Oral history project honors century-old Millman dream
VILLAS — “We are looking for the children or grandchildren of the people who lived here first, who might know about the community,” said Tim Millaway, a documentarian collecting stories for an oral history project about Villas.
Millaway’s assignment is to create a record of the area as it was, is and soon will be, commemorating an important birthday with a commission from the New Jersey Humanities Board.
This oral history project, also sponsored by the Lower Township Historical Preservation Society, will be filled with the voices, the accents (changing in Cape May County even faster than Philadelphia) and, above all, the wild yarns of a town that advertised it was “Famous for its Fishing” in the first ads to grace the pages of the Philadelphia Inquirer back in the summer of ’26. That’s 1926.
It’s been one century since the first houses went up in the town then known as Wildwood Villas. Tiny, pretty bungalows hugged the western coastline on newly paved streets in one of the first communities on the cape to be built for automobiles.
The cottages originally had a recognizable Spanish flair, with white stucco and little covered porches under tiled roofs. Despite these romantic touches, Villas were not designed for millionaires. Not yet, anyway.
“The Millman houses, they were called,” Millaway said. “They didn’t even have foundations!”
Joe Millman was a man of vision, not construction code awareness.
“That’s why there are so few left,” Millaway deadpans. “They’re tearing them down to build new houses. The land is worth more.”
The land wasn’t particularly expensive then, and rumor has it that Millman won the whole shebang in a poker game. He built the first houses in time to open in the summer and promised affordable pleasures in diminutive cottages by the sea.
A Philadelphian of moderate means could buy one of these resort villas for $895 — with just $10 down. The new roads meant one could be on the Wildwood Boardwalk in about an hour.
Millman’s plans were curtailed by the stock market crash, and then the Depression, and much of the area had all but returned to its natural state by the advent of World War II.
Millman waited. He knew what he had, and he knew his day was coming. The Greatest Generation finished the war and got very busy in several key ways: they made babies, they fought Communism and they planned vacations.
The summer house was a status signifier and sanity saver in one: the children could swim, the wife could get away from their crowded city dwellings and the dads could commute in their shiny new cars. The new highway system meant one could get back to South Philly in about four hours.

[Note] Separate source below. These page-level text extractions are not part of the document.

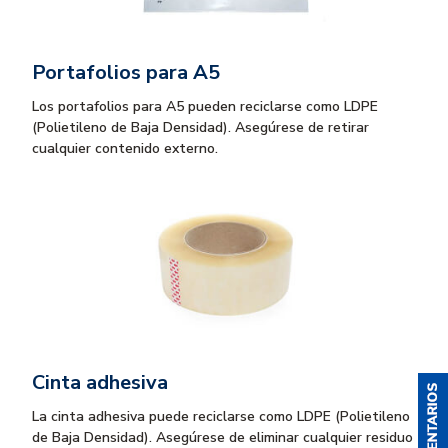
Portafolios para A5
Los portafolios para A5 pueden reciclarse como LDPE
(Polietileno de Baja Densidad). Asegúrese de retirar
cualquier contenido externo.
Cinta adhesiva
La cinta adhesiva puede reciclarse como LDPE (Polietileno
de Baja Densidad). Asegúrese de eliminar cualquier residuo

“It was part of the American Dream,” Millaway said. “It’s part of the American Story, and we need to catch it before it’s gone.” He adds that with the 250th anniversary of the United States this year, there’s some hope this project could be linked with the bigger celebrations.

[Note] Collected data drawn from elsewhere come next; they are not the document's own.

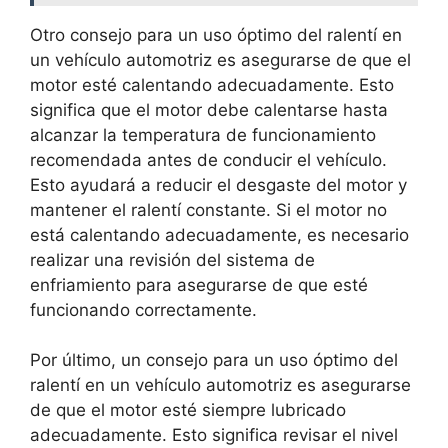
Otro consejo para un uso óptimo del ralentí en
un vehículo automotriz es asegurarse de que el
motor esté calentando adecuadamente. Esto
significa que el motor debe calentarse hasta
alcanzar la temperatura de funcionamiento
recomendada antes de conducir el vehículo.
Esto ayudará a reducir el desgaste del motor y
mantener el ralentí constante. Si el motor no
está calentando adecuadamente, es necesario
realizar una revisión del sistema de
enfriamiento para asegurarse de que esté
funcionando correctamente.
Por último, un consejo para un uso óptimo del
ralentí en un vehículo automotriz es asegurarse
de que el motor esté siempre lubricado
adecuadamente. Esto significa revisar el nivel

In addition to the documentary, and the oral history files to be kept for future historians, there are other events in the planning stages for later this year.

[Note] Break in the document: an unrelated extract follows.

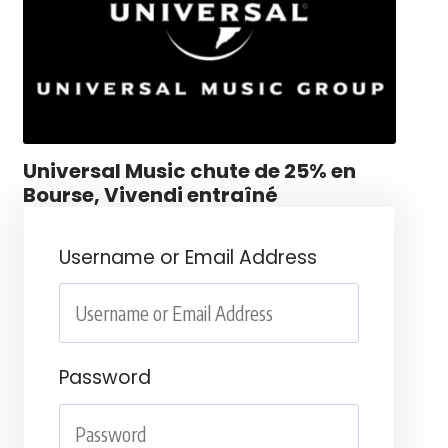
Universal Music chute de 25% en
Bourse, Vivendi entraîné
Username or Email Address
Password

“The oral history is just the start of this project, leading up to a celebration day to be announced at a later date. We will be collecting oral histories, photos, maps and the like,” he said, adding Stephen Olszewski would be building a large panel to help visualize the centennial.
Olszewski is the artist behind the Greenbook Story and the America 250 story at the Welcome Center.
“Eventually, that art will go to the Foster House once its renovations are done. For now it will be at the Fishing Creek School,” where Millaway hosted a day of interviews. “We are setting up additional interviews for anyone with stories to tell.”
The interviews take only a few minutes, and the process is not frightening. More to the point, an oral history is not like going to court: people can discuss their family, a business they owned or worked for, even the local legends.
The important thing is to capture the voices, the names and as much of the unique culture of the Villas as possible.
The Greatest Generation is gone. But many of their descendants remain. Every house had at least one family, and each family had at least one story about this place. That’s all the documentarian is trying to find: the personalities, so unique, that together form a more complete picture of this place.
He’s already gathered some pieces that come as a surprise to people who grew up only a few miles away, like the so-called “Villas Henge,” where the setting sun moves north until it’s level with a particular street on the summer solstice, then glides south night by night.
The irony is that rising housing prices all over the state have led to something no one (except Joe Millman) could have foreseen: homes in the Villas are being listed at more than $1 million.
Not only do these homes have foundations (and heating, something the summer-only Millman houses often lacked), but many have pools and luxurious amenities the gadabout of the Roaring ’20s couldn’t imagine. That means the kind of changes the years alone couldn’t accomplish, gentrification could finish.
All the more reason to begin building a record of the people who lived here for the last 100 years, before even their descendants leave. After a day spent hosting a recording party, Millaway explained: “We put fliers up everywhere, and people came out, but they were shy,” he said, adding “though they did all have stories to share.”
He plans to start visiting local businesses to gather more, and even has a dedicated email account at [email protected] for anyone with a tale to tell.
“Every community has its own story,” said Millaway, who just last year finished a documentary about Union Bethel Cemetery, where Black Union soldiers of the American Civil War are buried in what is now Fishing Creek. That documentary is currently airing on NJ PBS. “But this one is so unique. We have to save the stories.”